The effects of the drought are the most easily observable as decrease of vegetation cover, therefore I will be looking into NDVI time series calculated over the region of interest. Another possible consequence of drought is the increase of albedo as the vegetation cover diminishes (observable in areas with bright soils). This phenomenon will also be tested for. All information (other than in-situ measurements of temperature and precipitation) are the result of satellite images obtained through MODIS (MODerate Image Spectrometer) sensor on board the Terra satellite.

 

Aaron Judah - Measuring Changes in Feedback Mechanisms Responsible for Exacerbating Heatwaves and Droughts from Space Observations

The purpose of this project is to use space based measurements to measure changes in feedback mechanisms that are affected during droughts and in very extreme cases can be driving factors in determining the severity and length of a drought.
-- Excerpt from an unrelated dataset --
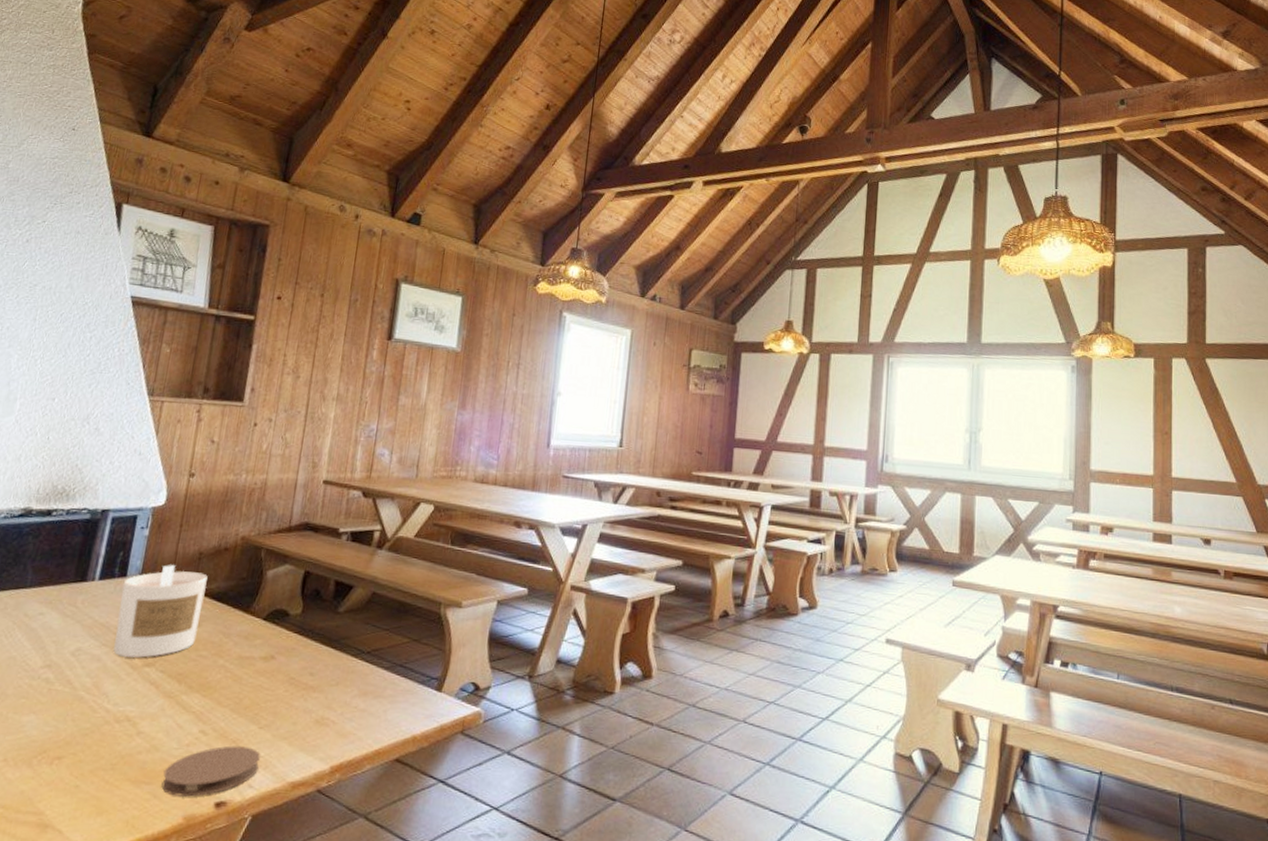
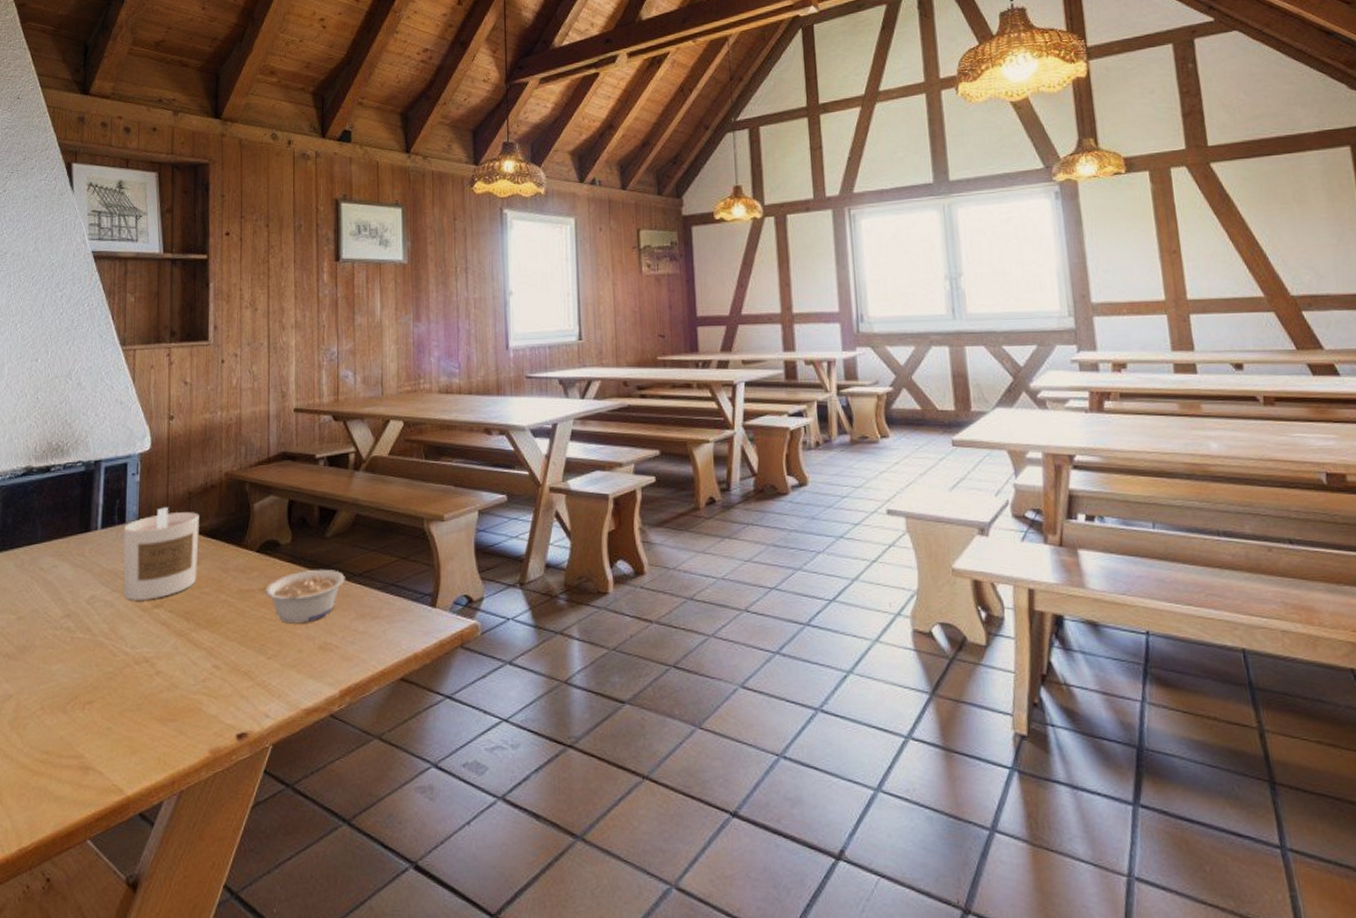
coaster: present [161,746,261,797] -> none [185,678,272,731]
legume: none [266,643,353,696] -> present [265,569,345,624]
I will accomplish this through the use of MODIS measurements of Normalized Difference Vegetative Index (NDVI), Enhance Vegetative index (EVI), temperature, and surface albedo (near infrared (NIR) and visible). Measuring differences in NDVI will give us a measure of the overall health of the vegetation in our area of interest. The health of the vegetation also drives feedback mechanisms such as albedo, which in turn can change the surface temperature (both factors I am also measuring). By taking measurements of EVI I hope to compare and contrast it with NDVI measurements to see if its enhanced features are useful for these types of studies. With these measurements, I will examine their time series from the spring to summer months, for different years – years with droughts and without droughts.

I also will take coarse measurements of river water level, and precipitation to see if large areas affected by droughts can show trends when coarse measurements are used in comparisons, when contrasting times affected by droughts to times not affected by droughts. The thought being that, coarse measurements during drought conditions, might have enough resolution to act as a measure of the hydrological state of the area. The area I will study is in the Southeastern United States, primarily in the states of Alabama and Georgia.

 

Tamara Machac - Surface Heat Budgets and Land-cover in Northern Wyoming

Land-use and land-cover are major factors in the heat budgets on the regional and local climate scale. In semi-arid and arid regions in particular, changes in water availability dramatically impact the land-cover, which can affect the albedo, surface roughness, the exchange of water, energy and carbon dioxide with the atmosphere, and therefore the surface temperature of the region. This project investigates the accuracy of various methods land-cover classification and albedo for the purpose of calculating accurate surface heat budgets that can vary ground cover.

 

Nicole Thom - The Recent Flood of the Red River in North Dakota

The recent flood along the Red River between North Dakota and Minnesota was the worst flood on record for the area. This paper looks at the extent of that flood and takes into account what type of land was affected. Using MODIS 500m data, the change in overland water coverage was measured. This was done by comparing the water classifications from a pre-flood date (February 2009) to a peak flood date (March 2009). Information about land cover types from July of the previous year was then compared with a cutout of the water class in the March image to determine what types of land were covered by floodwater.